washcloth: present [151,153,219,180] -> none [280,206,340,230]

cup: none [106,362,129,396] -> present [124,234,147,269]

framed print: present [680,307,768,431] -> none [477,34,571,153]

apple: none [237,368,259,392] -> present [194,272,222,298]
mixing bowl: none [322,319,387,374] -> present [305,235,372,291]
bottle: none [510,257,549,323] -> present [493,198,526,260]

---

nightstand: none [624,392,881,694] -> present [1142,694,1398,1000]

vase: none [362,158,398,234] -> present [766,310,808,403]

**TASK STATEMENT**
From the data above, output exactly the lines between the one containing "apple: none [237,368,259,392]" and the one containing "bottle: none [510,257,549,323]", counting both of them.

**TASK RESULT**
apple: none [237,368,259,392] -> present [194,272,222,298]
mixing bowl: none [322,319,387,374] -> present [305,235,372,291]
bottle: none [510,257,549,323] -> present [493,198,526,260]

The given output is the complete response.